Premature Ovarian Failure Overview
A common gynecological endocrine disease
Premature ovarian failure is a common gynecological endocrine disease characterized by the loss of ovarian function in women below 40 years.
Also called primary ovarian insufficiency or early menopause, most often premature ovarian failure (POF) is a non-reversible pathology leading to infertility.
Normally, ovaries produce hormones and eggs until the early fifties, when they stop working and most women enter menopause. However, phenomena such as the dysfunction and the depletion of follicles (the cellular aggregates in the ovaries secreting hormones that influence the menstrual cycle) lead to POF, whose prevalence is 1/250 in women under 35 years and 1/100 in women under 40 years; the consequent loss of ovarian reserve (the number of follicles remaining in a woman’s ovaries) increases the risk of infertility, severely affecting women both physically and mentally.
In fact, premature ovarian failure diagnosis often comes unexpected, leaving women emotionally overwhelmed. Their self-esteem can be reduced, while anxiety, shyness, and symptoms of depression are around the corner.
The trend in women suffering from POF
Premature ovarian failure is the cause of 10-28% of cases of primary amenorrhea (lack of menses by the age of 16 years) and 4-18% of cases of secondary amenorrhea (menses interruption lasting at least 6 months). The trend in women suffering from this condition is increasing due to the effects of multiple factors, among which the wide use of chemotherapy plays a significant role.
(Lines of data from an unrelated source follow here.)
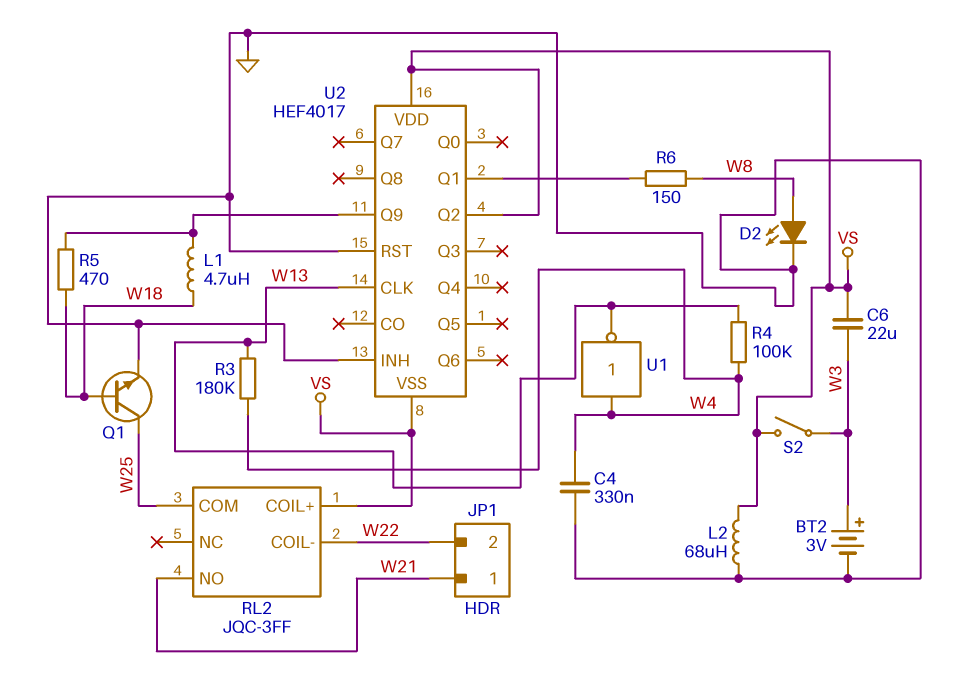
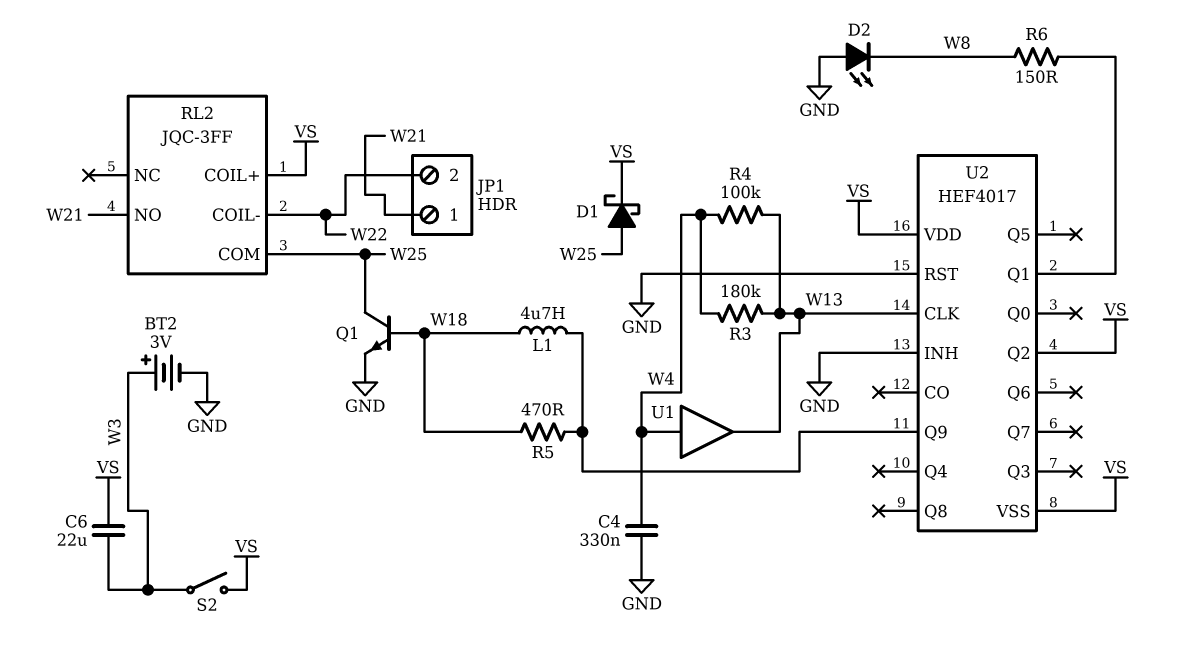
D1: none -> schottky (A W25, K VS)
D2: LED (A W8, K GND) -> LED (A GND, K W8)
L2: 68uH (GND, VS) -> none
U1: NOT (in W4, out W13) -> buffer (in W4, out W13)

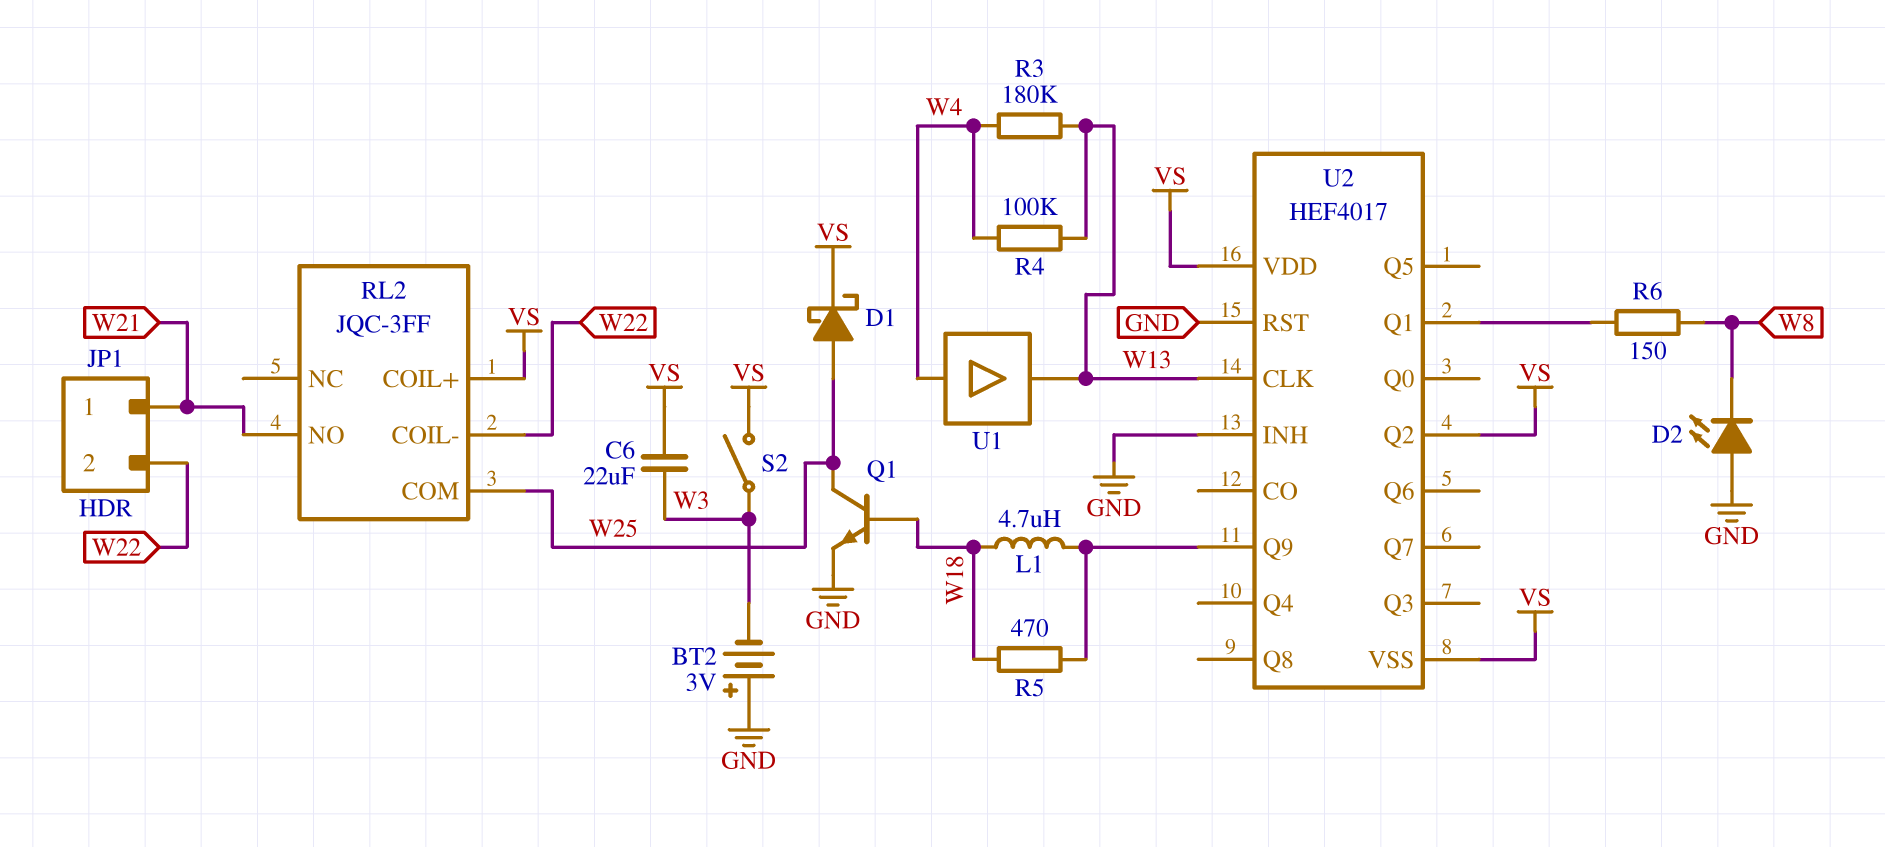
BT2: 3V (plus W3, minus GND) -> 3V (plus GND, minus W3)
C4: 330nF (GND, W4) -> none

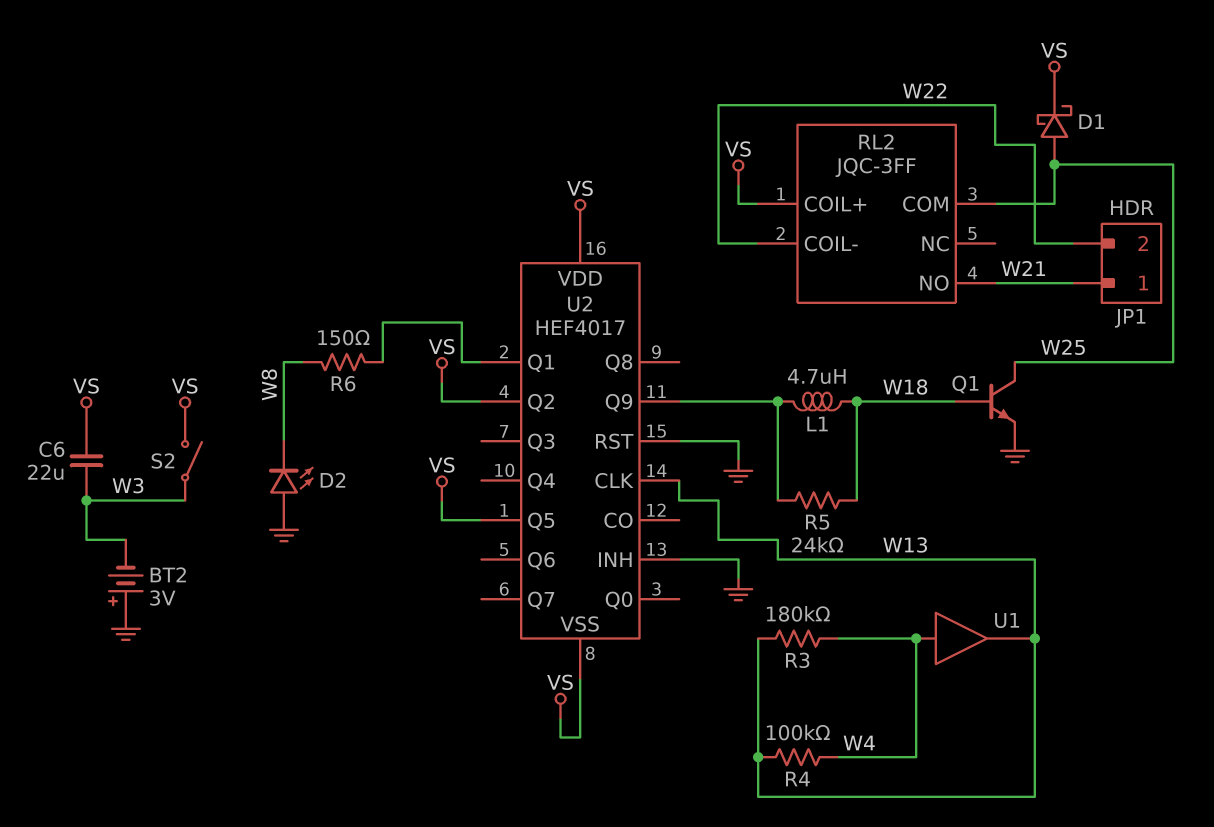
R5: 470 (U2/Q9, W18) -> 24k (U2/Q9, W18)
U2 pin Q5: none -> VS

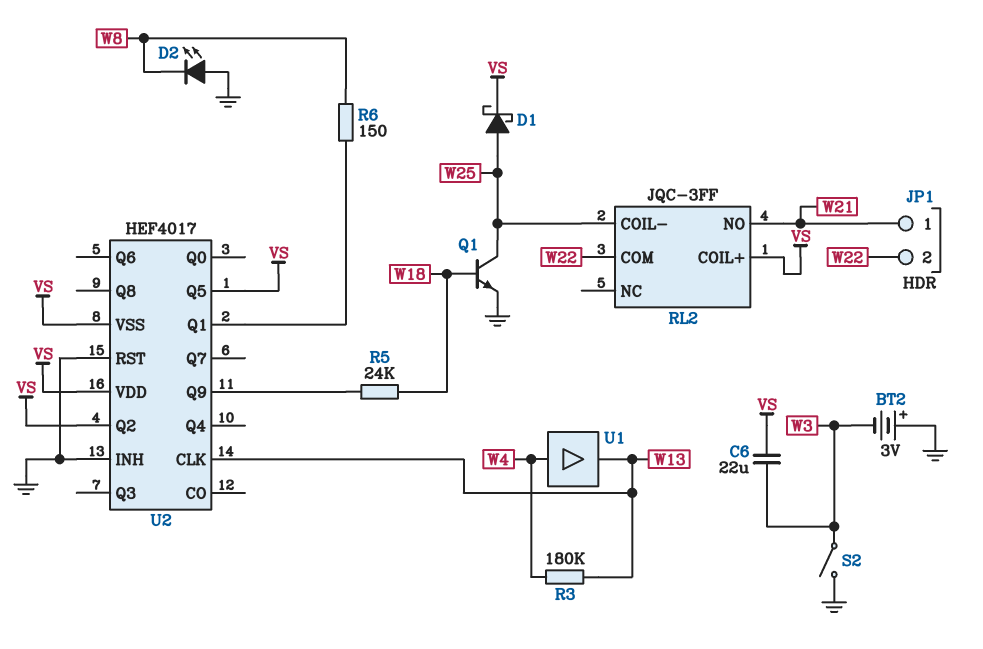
L1: 4.7uH (U2/Q9, W18) -> none
R4: 100k (W4, W13) -> none
RL2 pin COIL-: W22 -> W25
RL2 pin COM: W25 -> W22
S2: switch (VS, W3) -> switch (GND, W3)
Based on its mode of action, this condition can be classified as either spontaneous or consequent to an insult, such as chemotherapy or surgery. Often, the former type of premature ovarian failure is not easy to identify; that is why delay in diagnosis is common. In contrast, the latter is almost always anticipated, and interventions against hormones deficiency symptoms and long-term consequences can be initiated prior to the POF-promoting insult.